POWER utility Zesa Holdings has projected a ZW$1,35 billion loss this year due to prolonged power cuts, businessdigest has learnt.
BY LISA TAZVIINGA
The country has been subjected to massive rolling power cuts lasting up to 18 hours daily. This has severely crippled industry and, consequently, the national industrial output. Companies said they were losing $200 million a month due to power outages. The Confederation of Zimbabwe Industries (CZI) predicts that the 2019 outlook will be the lowest in three years.
Zimbabwe Electricity Transmission and Distribution Company (ZETDC) acting director Ralph Katsande told businessdigest on the sidelines of a tour of a Turnall Holdings Limited plant in Harare organised by the CZI this week that the power utility is expecting a loss of US$135 million — which translates to about ZW$1,35 billion — in lost sales by year-end if electricity shortages persist.
“Our expectation is that we are going to lose about US$135 million in lost sales because of load shedding.
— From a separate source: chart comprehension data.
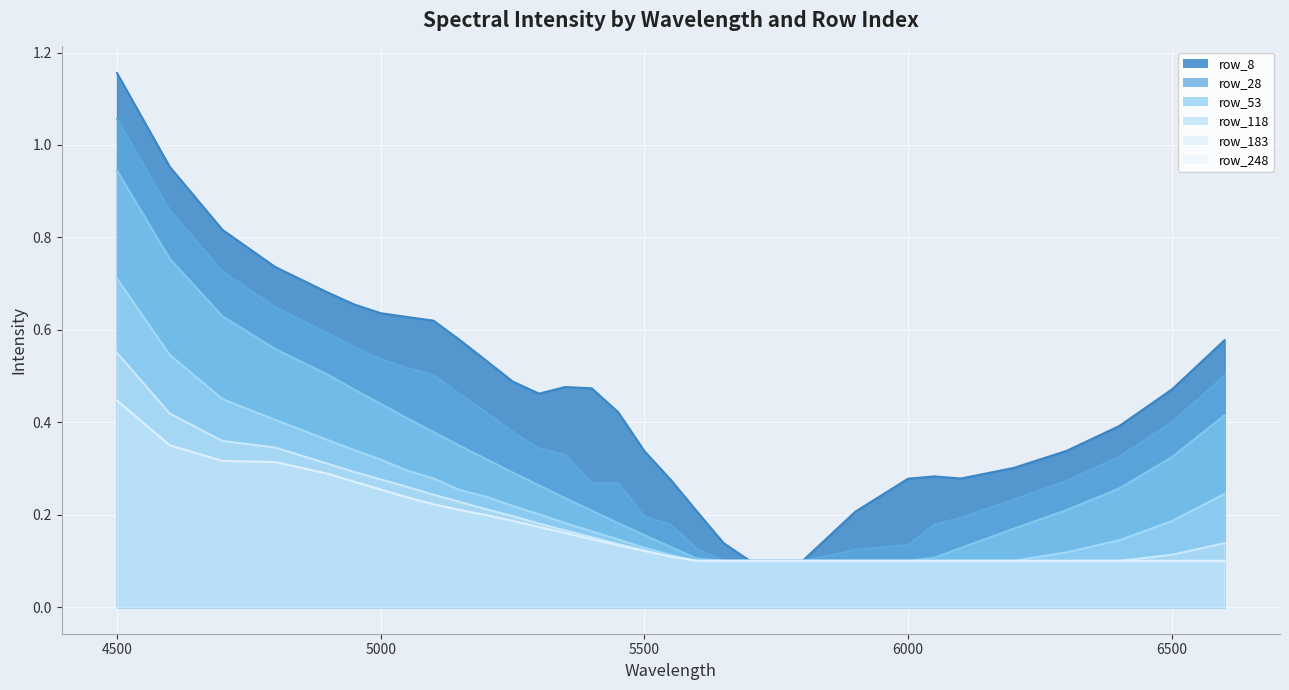

Between 5400 and 5900, which is larger?

5400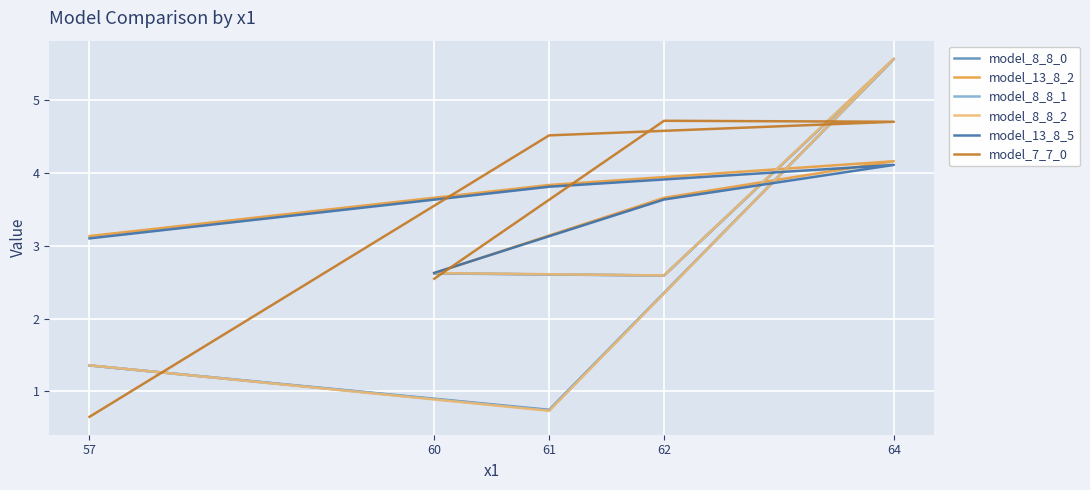

What is the total value across all series at 60?

15.7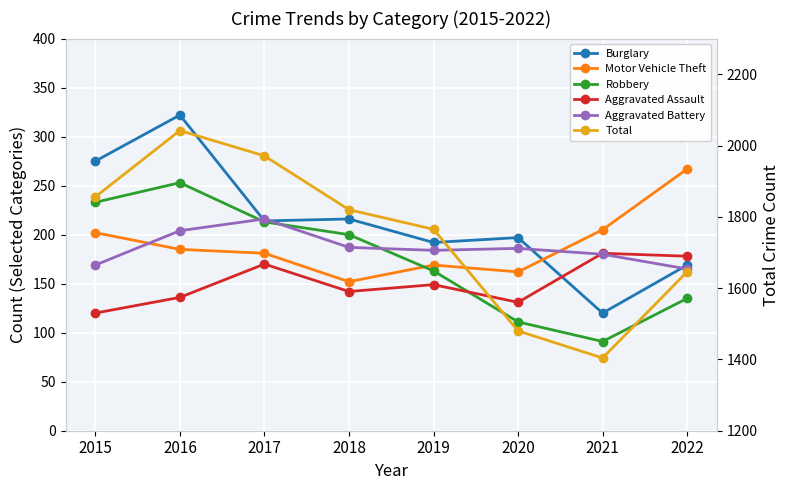

Read the Motor Vehicle Theft value at 2019, to the nearest 5.

170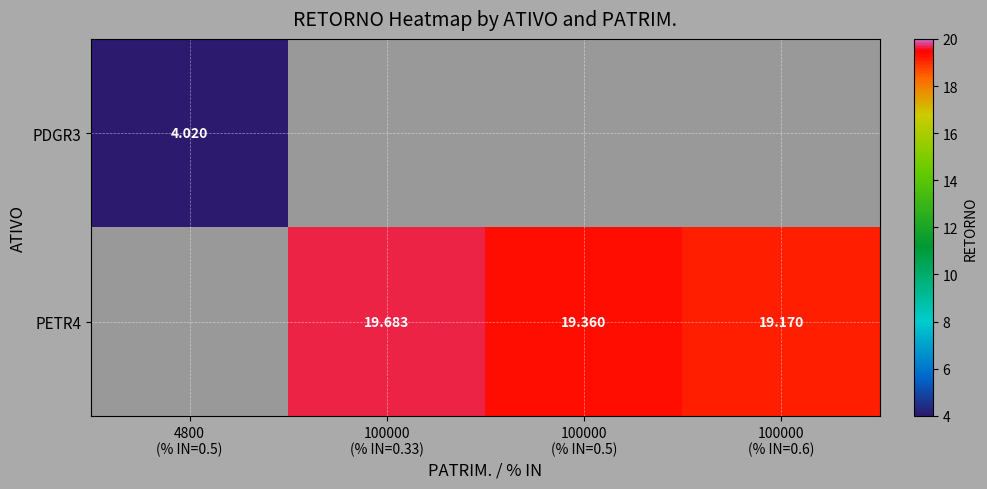

At which label is PDGR3 closest to 4?

4800 (% IN=0.5)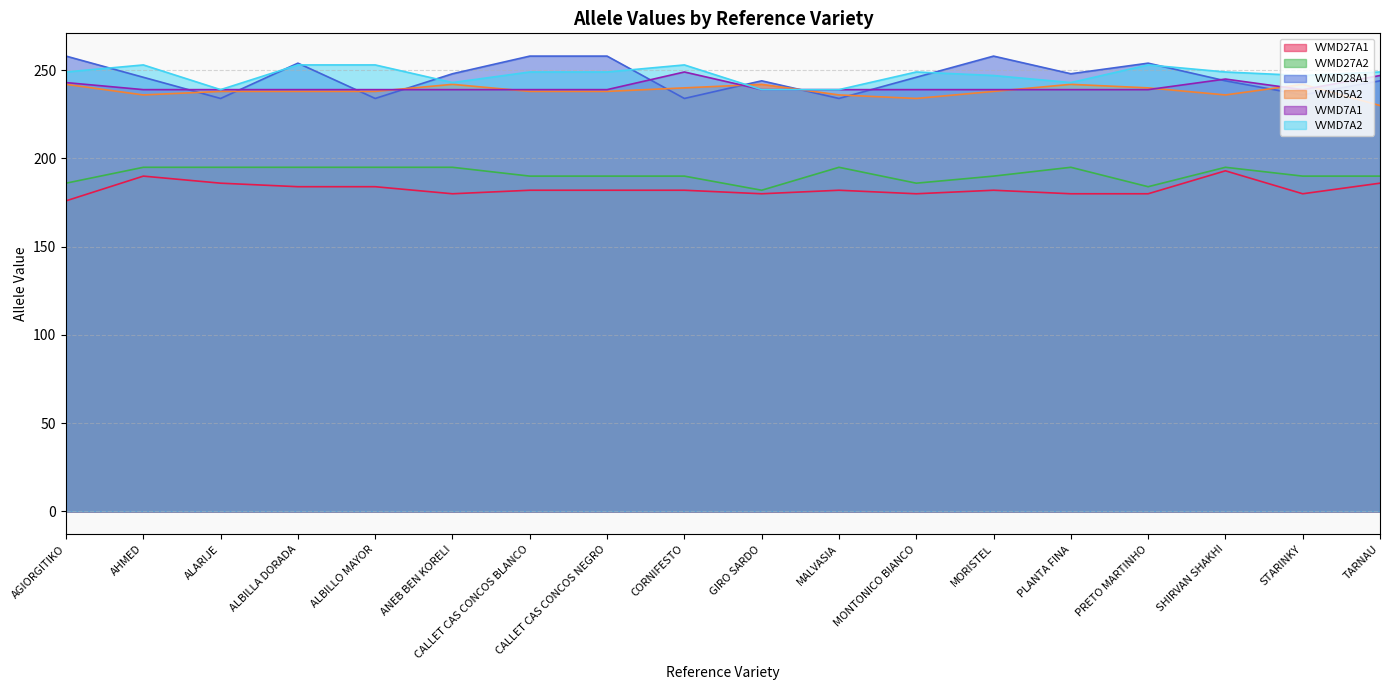

How many lines are shown in the chart?

6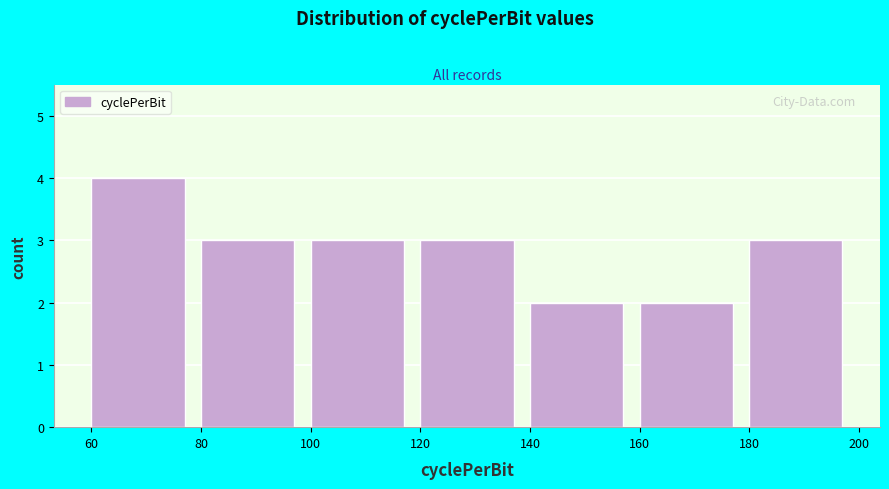

Reading left to right, list every bar in this chart as the range it spans on the x-axis followed by its height. The values are not printed on the chart, so give them approximately, as read against the axis.

60 to 80: 4
80 to 100: 3
100 to 120: 3
120 to 140: 3
140 to 160: 2
160 to 180: 2
180 to 200: 3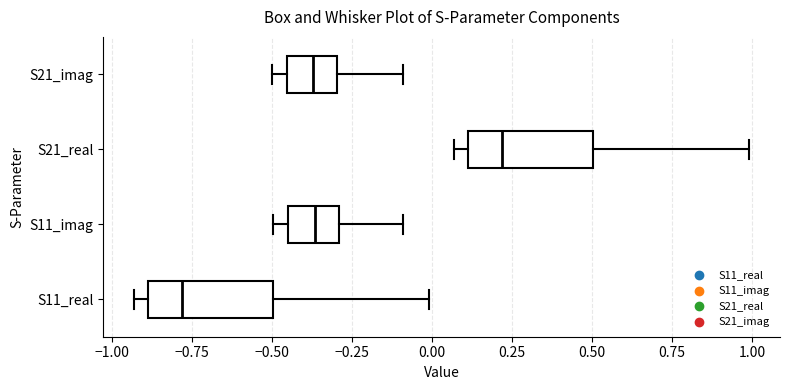

Reading bottom to top, transcribe this box plot: for each box, give where its median line is, the range the box spans, and where its two whiskers end, as read against the x-axis. The values are not printed on the chart, so give them approximately, as read against the axis.

S11_real: median -0.80, box -0.90 to -0.50, whiskers -0.95 to 0.00
S11_imag: median -0.35, box -0.45 to -0.30, whiskers -0.50 to -0.10
S21_real: median 0.20, box 0.10 to 0.50, whiskers 0.05 to 1.00
S21_imag: median -0.35, box -0.45 to -0.30, whiskers -0.50 to -0.10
We hope it will be reduced going forward as we get additional power to reduce load-shedding, but if the current situation continues that is the amount of money that Zesa would have lost by year-end,” Katsande said.
He said Zesa is currently focussing on buying power from green energy producers in a bid to increase electricity supply and curb losses.
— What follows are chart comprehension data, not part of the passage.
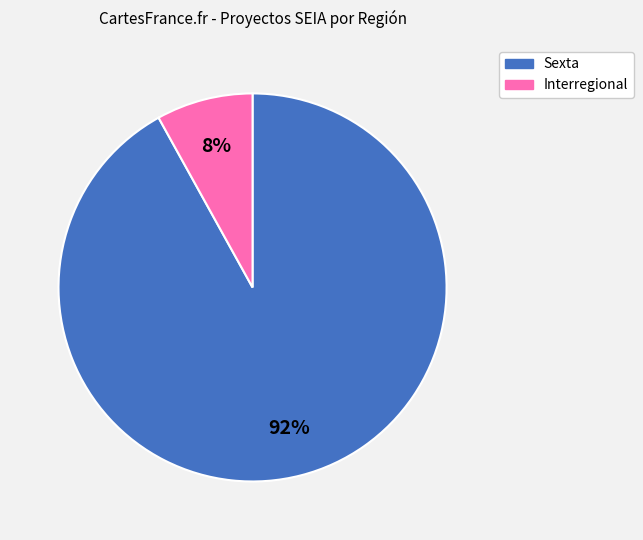

Which has a higher value, Interregional or Sexta?

Sexta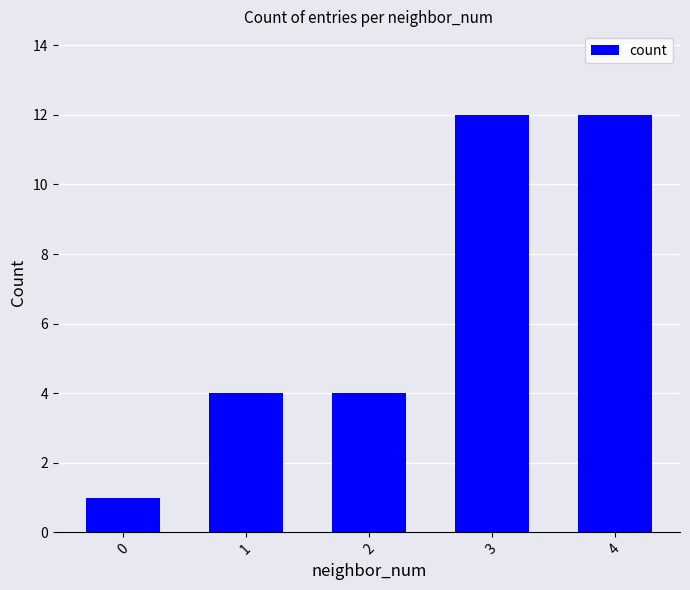

What is the maximum value shown in the chart?

12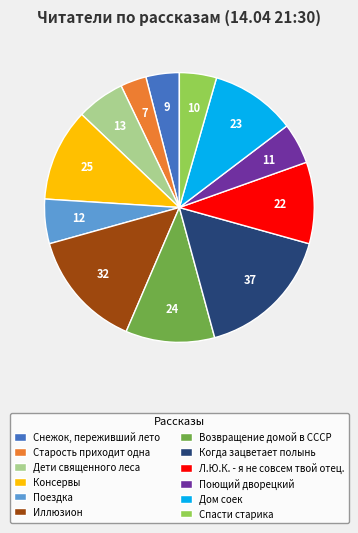

Do Поездка and Поющий дворецкий together represent more than half of the pie?

No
“As a way of stabilising the power crisis, the regulator, Zimbabwe Energy Regulatory Authority (Zera), is licencing solar players and we are then buying that power ourselves. I know recently a two-megawatt plant was commissioned in Nyabira to add renewable energy to the grid,” Katsande said.
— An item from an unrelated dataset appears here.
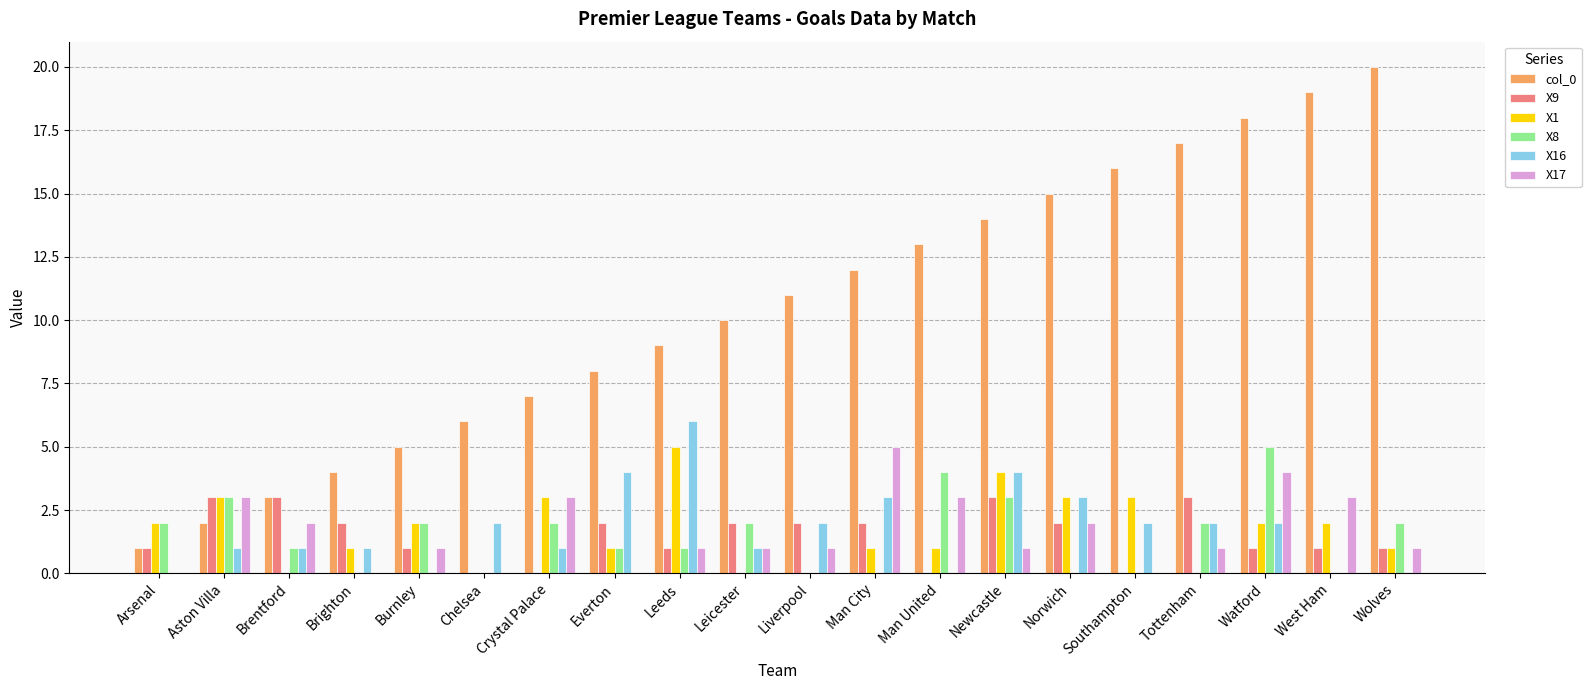

Which category has the highest value across all series?

Wolves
“We need about 1 800MW per day, but unfortunately currently there has been a further scaling down at Kariba, it is now limited down to 190MW from 1 050MW. Hwange is on about 522MW. We receive 50MW from Mozambique, 400MW from Eskom and from small thermals we get about 35MW, that is all the power that’s available. We are still about 700MW short.”
Katsande said Zesa expects to have 170MW from Hwange Unit Six within the next three months and will resume negotiations with HCB of Mozambique to restore power supplies which had been discontinued due to failure to settle debts.
“There are some interventions to the power problem. In the short term we are relying on imports where we have electricity coming from South Africa. Our next focus is (to import more power from) Mozambique. In the short-term as well, there is Unit Six at Hwange Power Station that is undergoing some repairs, probably in 12 weeks we will have another 170MW coming from that unit which will go a long way in improving the power supply situation,” he said.
For the past four months, the power utility has struggled to generate electricity as water levels at Kariba Dam are depleting due to the drought.
The power supply situation has been worsened by Zesa’s failure to pay regional suppliers, namely South African and Mozambican power utilities Eskom and HCB respectively. This has resulted in both drastically cutting power supply from 400MW to a mere 50MW.
However, Eskom has since restored power supplies after the government negotiated a debt repayment plan which will entail payment of US$890 000 a week underpinned by a US$15 million facility by a financial institution.
Presenting his Mid-Term Fiscal Budget Review earlier this month, Finance minister Mthuli Ncube revised electricity tariffs. This is after Zesa pointed out that the tariffs it had been levying were not viable.
For exporting businesses, tariffs rose from an average of ZW$0,0986 per kilowatt hour (kWh) to an average of ZW$0,45/kWh and electricity for domestic consumers was increased from an average of ZW$0,0986/kWh to an average of ZW$0,27/kWh in response to the current wave of inflation .
Energy minister Fortune Chasi told journalists during the Turnall plant tour that the increase was necessary and is part of a continuous process aimed at making tariffs cost-reflective.
“The tariff issue is a continuous discussion. It is still on the table, we haven’t achieved cost-reflectivity but it is not something that has a big bang and so we have ways of dealing with that. What we have in-built within that tariff increase, small as it is, is a lifeline for the small consumers, so the figure that has been given is what is expected roughly to be expended by families. So we incentivise them to use less by ‘penalising’ them when they use more than what has been indicated in there,” he said.
“We hope that they will be able to operate within the threshold. If one decides then to operate their small industry at home, they then get what is called penalty tariff.”